The grim retirement reality
Most Americans will fall well short of their financial goals.
• less than 3 min read
How much is enough to retire? About $1.2 million, according to 1,500 investors surveyed in March and April by asset manager Schroders. But here’s the rub: Only 30% of those polled think they’ll even reach the $1 million mark before they call it quits.
This retirement readiness gap looks even uglier if you look at what folks actually expect to have saved up. More than half (51%) plan to have less than $500,000; 24% say they’ll fall below $250,000.
Many blame this shortfall on rising prices: 55% of pollees said socking away 10% of their paychecks for their golden years was impossible due to competing expenses. Meanwhile, 27% of folks have curbed their contributions, with 70% doing so in the past two years. Plus, 27% have borrowed money from their retirement funds.
All told, 69% say retirement is simply out of reach for their entire generation, period.
The widening wealth divide
These dashed retirement hopes and dreams are just another symptom of the K-shaped economy, which keeps cranking out AI millionaires at the top and causing panic attacks over the grocery bill at the bottom. Yet the economy has kept chugging along as wealthy folks’ swelling portfolios have them dropping cash on everything from superyachts to tickets into space.

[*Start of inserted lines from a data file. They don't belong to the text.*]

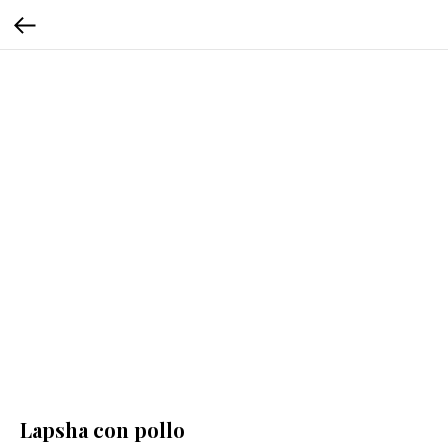
Lapsha con pollo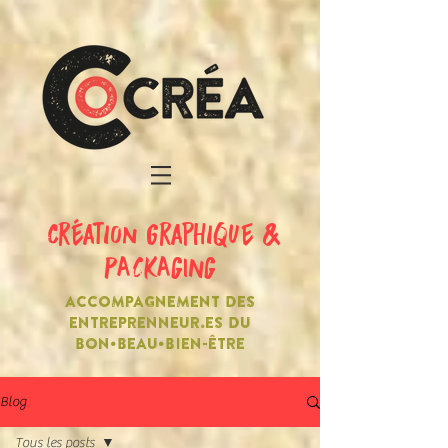
création graphique &
PACKAGING
ACCOMPAGNEMENT DES
ENTREPRENNEUR.ES DU
BON•BEAU•BIEN-ÊTRE
Blog
Tous les posts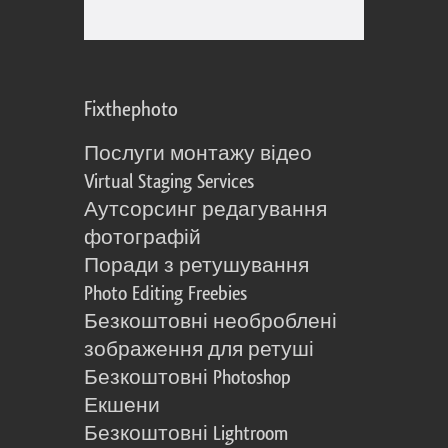
Fixthephoto
Послуги монтажу відео
Virtual Staging Services
Аутсорсинг редагування
фотографій
Поради з ретушування
Photo Editing Freebies
Безкоштовні необроблені
зображення для ретуші
Безкоштовні Photoshop
Екшени
Безкоштовні Lightroom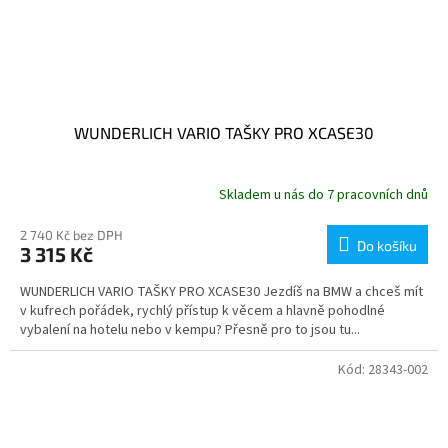
WUNDERLICH VARIO TAŠKY PRO XCASE30
Skladem u nás do 7 pracovních dnů
2 740 Kč bez DPH
Do košíku
3 315 Kč
WUNDERLICH VARIO TAŠKY PRO XCASE30 Jezdíš na BMW a chceš mít
v kufrech pořádek, rychlý přístup k věcem a hlavně pohodlné
vybalení na hotelu nebo v kempu? Přesně pro to jsou tu...
Kód:
28343-002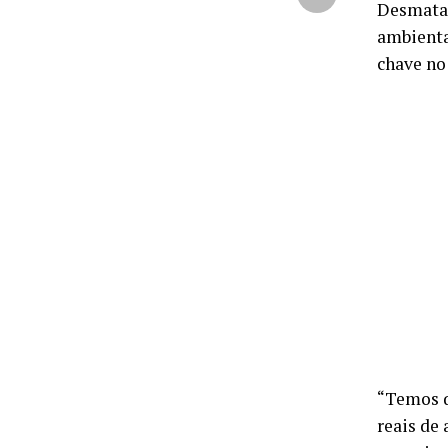
Desmatam
ambienta
chave no
“Temos q
reais de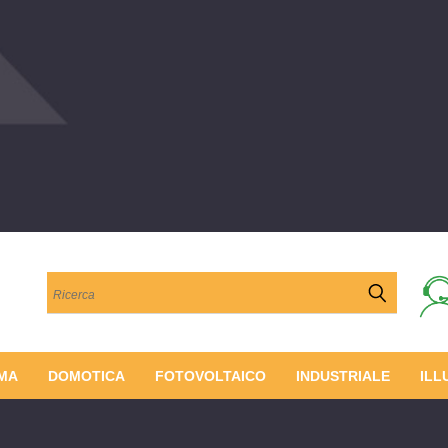
Cerca
MA
DOMOTICA
FOTOVOLTAICO
INDUSTRIALE
ILL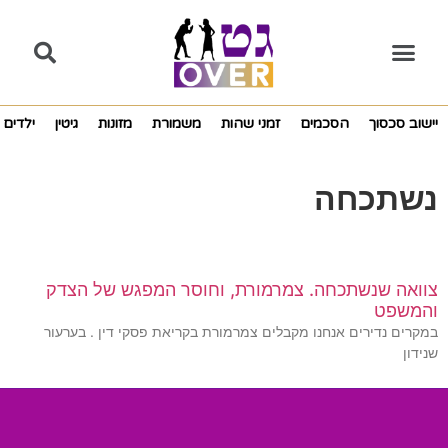
יישוב סכסוך
הסכמים
זמני שהות
משמורת
מזונות
גיטין
ילדים
נשתכחה
צוואה שנשתכחה. צמרמורת, וחוסר המפגש של הצדק
והמשפט
במקרים נדירים אנחנו מקבלים צמרמורת בקריאת פסקי דין . בערעור
שנידון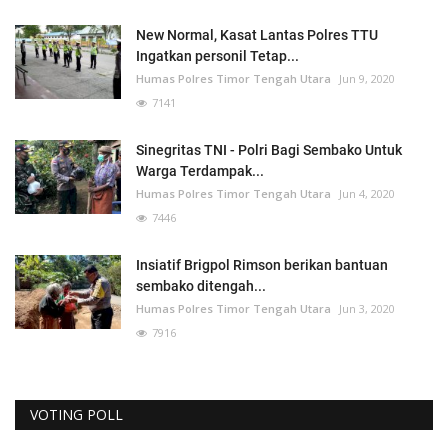
New Normal, Kasat Lantas Polres TTU
Ingatkan personil Tetap...
Humas Polres Timor Tengah Utara
Jun 9, 2020
7141
Sinegritas TNI - Polri Bagi Sembako Untuk
Warga Terdampak...
Humas Polres Timor Tengah Utara
Jun 4, 2020
7446
Insiatif Brigpol Rimson berikan bantuan
sembako ditengah...
Humas Polres Timor Tengah Utara
Jun 3, 2020
7916
VOTING POLL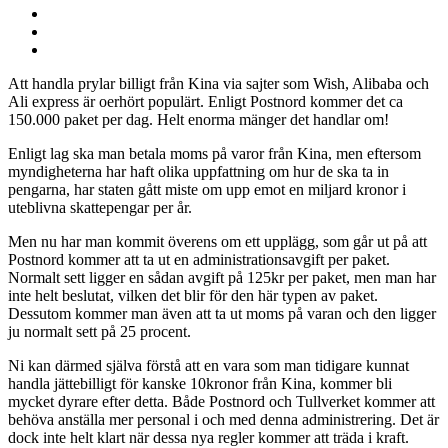
Att handla prylar billigt från Kina via sajter som Wish, Alibaba och
Ali express är oerhört populärt. Enligt Postnord kommer det ca
150.000 paket per dag. Helt enorma mänger det handlar om!
Enligt lag ska man betala moms på varor från Kina, men eftersom
myndigheterna har haft olika uppfattning om hur de ska ta in
pengarna, har staten gått miste om upp emot en miljard kronor i
uteblivna skattepengar per år.
Men nu har man kommit överens om ett upplägg, som går ut på att
Postnord kommer att ta ut en administrationsavgift per paket.
Normalt sett ligger en sådan avgift på 125kr per paket, men man har
inte helt beslutat, vilken det blir för den här typen av paket.
Dessutom kommer man även att ta ut moms på varan och den ligger
ju normalt sett på 25 procent.
Ni kan därmed själva förstå att en vara som man tidigare kunnat
handla jättebilligt för kanske 10kronor från Kina, kommer bli
mycket dyrare efter detta. Både Postnord och Tullverket kommer att
behöva anställa mer personal i och med denna administrering. Det är
dock inte helt klart när dessa nya regler kommer att träda i kraft.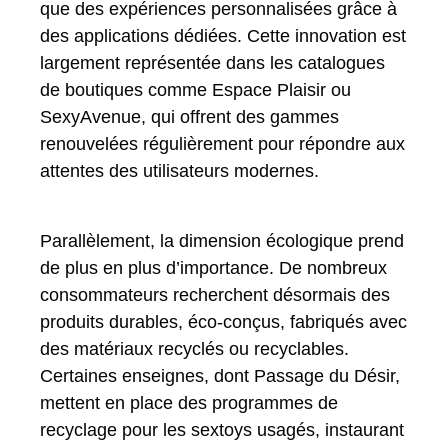
que des expériences personnalisées grâce à
des applications dédiées. Cette innovation est
largement représentée dans les catalogues
de boutiques comme Espace Plaisir ou
SexyAvenue, qui offrent des gammes
renouvelées régulièrement pour répondre aux
attentes des utilisateurs modernes.
Parallèlement, la dimension écologique prend
de plus en plus d’importance. De nombreux
consommateurs recherchent désormais des
produits durables, éco-conçus, fabriqués avec
des matériaux recyclés ou recyclables.
Certaines enseignes, dont Passage du Désir,
mettent en place des programmes de
recyclage pour les sextoys usagés, instaurant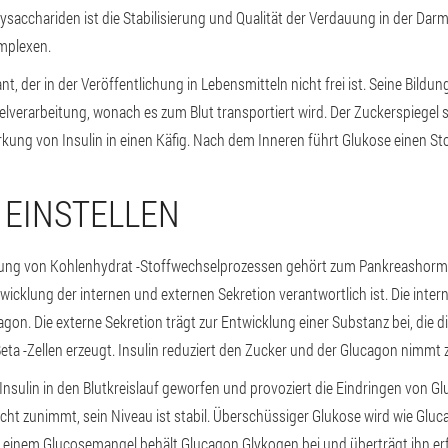
sacchariden ist die Stabilisierung und Qualität der Verdauung in der Da
mplexen.
t, der in der Veröffentlichung in Lebensmitteln nicht frei ist. Seine Bildung
verarbeitung, wonach es zum Blut transportiert wird. Der Zuckerspiegel s
rkung von Insulin in einen Käfig. Nach dem Inneren führt Glukose einen S
 EINSTELLEN
lung von Kohlenhydrat -Stoffwechselprozessen gehört zum Pankreashormon 
twicklung der internen und externen Sekretion verantwortlich ist. Die inter
on. Die externe Sekretion trägt zur Entwicklung einer Substanz bei, die d
a -Zellen erzeugt. Insulin reduziert den Zucker und der Glucagon nimmt 
nsulin in den Blutkreislauf geworfen und provoziert die Eindringen von Glu
cht zunimmt, sein Niveau ist stabil. Überschüssiger Glukose wird wie Gluc
 einem Glucosemangel behält Glucagon Glykogen bei und überträgt ihn erf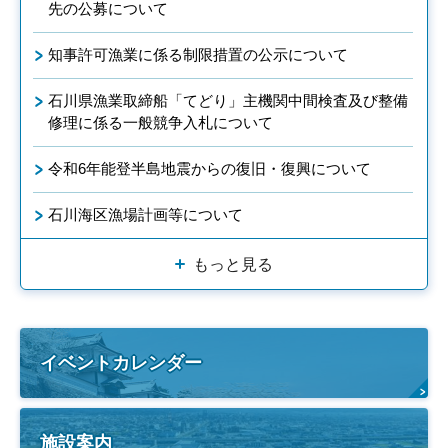
先の公募について
知事許可漁業に係る制限措置の公示について
石川県漁業取締船「てどり」主機関中間検査及び整備
修理に係る一般競争入札について
令和6年能登半島地震からの復旧・復興について
石川海区漁場計画等について
もっと見る
イベントカレンダー
施設案内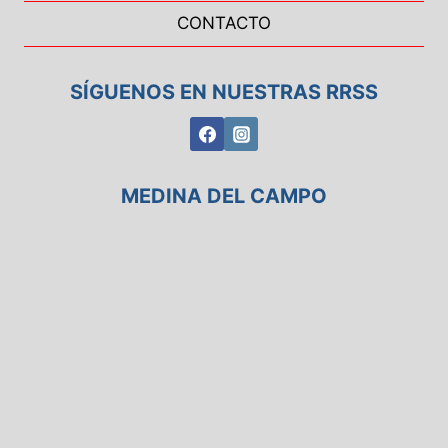
CONTACTO
SÍGUENOS EN NUESTRAS RRSS
MEDINA DEL CAMPO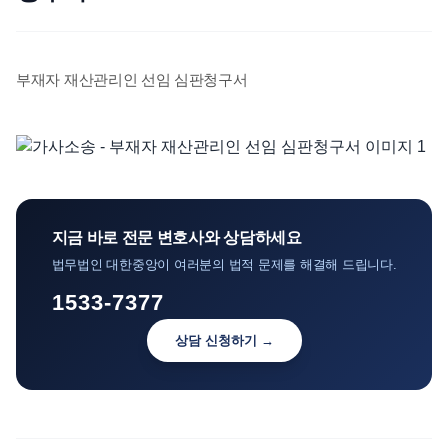
언론보도
공지사항
부재자 재산관리인 선임 심판청구서
법률 블로그
법률서식
뉴스레터/브로슈어
지금 바로 전문 변호사와 상담하세요
법무법인 대한중앙이 여러분의 법적 문제를 해결해 드립니다.
1533-7377
상담 신청하기 →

Economists have dubbed the phenomenon of rising asset prices coinciding with rising spending the “wealth effect,” and it’s driven about one-third of the increase in consumer expenditures since the Covid-19 pandemic. One rule of thumb is that every $1.00 uptick in a household’s stock portfolio ends up boosting their spending by $0.05. Multiply that by the many millions minted for investors in Anthropic, Micron, and other tech companies, and it becomes clear why the economy seems fine but is hiding some serious cracks underneath.
JPMorgan Chase CEO Jamie Dimon says this widening divide between the haves and have-nots has sparked a fresh wave of “anti-rich” resentment, and he doesn’t blame people for being ticked off.
“If you were the average citizen here and you say, ‘These wealthy people are getting unbelievably wealthy, and this segment’s been left behind,’ that’s kind of annoying.”